Within the framework of the increase in the current account deficit compared to last year, we will be well above the levels predicted at the beginning of the year. In September, foreign trade deficit increased by 3.04 billion USD compared to the same period of the previous year and was realized as 3.71 billion USD. The deterioration in the external deficit is mainly due to the increase in imports, while exports are increasing at a more limited rate. In terms of tourism revenues, we decreased by 1.9 billion USD compared to the same period of the previous year and reached 1.6 billion USD.

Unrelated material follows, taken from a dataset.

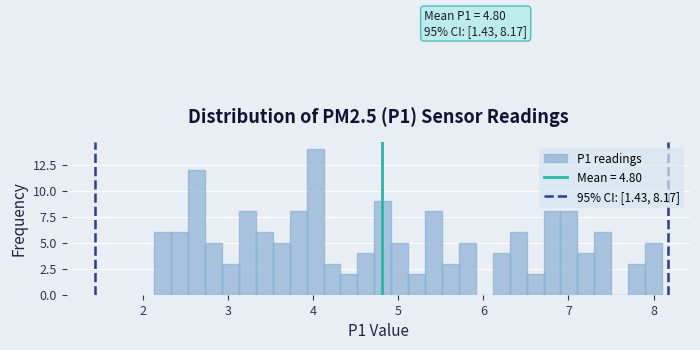

Read against the x-axis, roughly where is the centre of the tallest bar?

4.0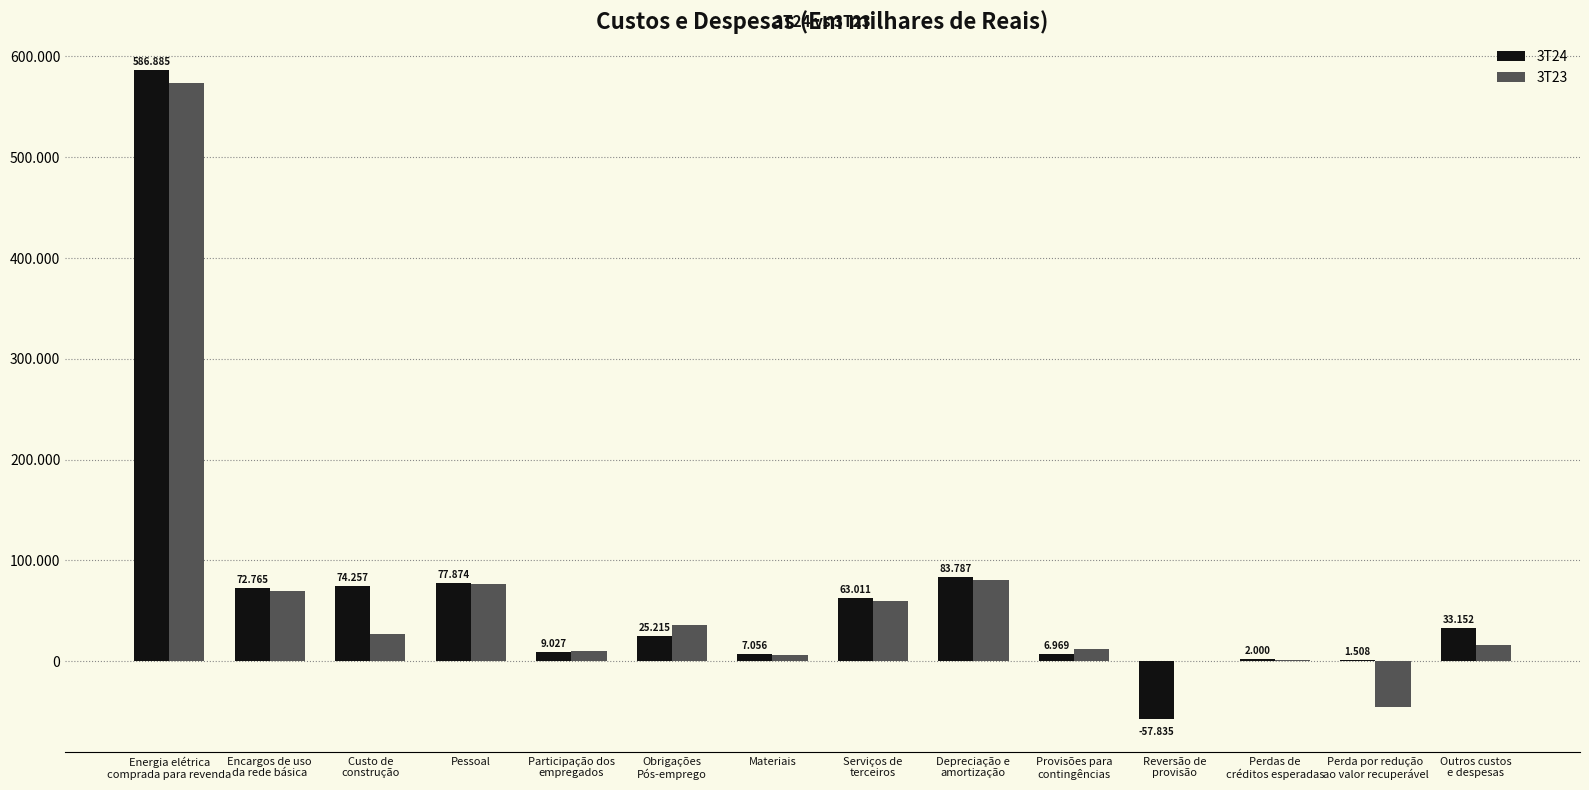

What position from the right is Provisões para
contingências?

5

On the financing side, net inflows from direct investments were realized as 437 million USD in September, while a net outflow of 607 million USD on the portfolio side. While net sales in stocks were 322 million USD, a net purchase of 424 million USD was made in debt instruments. Official reserves declined by 3.63 billion USD, with state banks selling foreign exchange to support TRY in a period of volatile capital flows. It seems that the deterioration on the financing side continues. While the current account balance in January - September 2020 period had a deficit of 27.97 billion USD, it is observed that net error and omissions indicated a net outflow of 10.15 billion USD.

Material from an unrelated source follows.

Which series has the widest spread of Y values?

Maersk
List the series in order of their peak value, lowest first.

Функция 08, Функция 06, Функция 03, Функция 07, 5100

The upward trend in the foreign trade deficit will continue, as the current trends in exports and imports will likely be reflected in the following months. On the financing side, the change in current conditions may have an impact especially on portfolio investments and reserve utilization. The new economy management and future policy and interest decisions by the Central Bank administration will have a determining effect. Portfolio investments of foreigners can also gain a positive trend if the market-friendly messages given after the changes of duty are supported by actions. For this, the Central Bank expectations for an orthodox monetary policy and policy rate hike and a coordinated fiscal policy in economic management in which the balances of growth, interest and inflation are carefully observed have strengthened. The fact that monetary policy steps are direct and operative will reduce or eliminate the need for use of reserves. It will be important for economic institutions to continue normalization steps in a way that complements their policy actions. These steps can reduce the need for reserve utilization by turning the trend in portfolio investments into a positive one, thus increasing the quality of financing.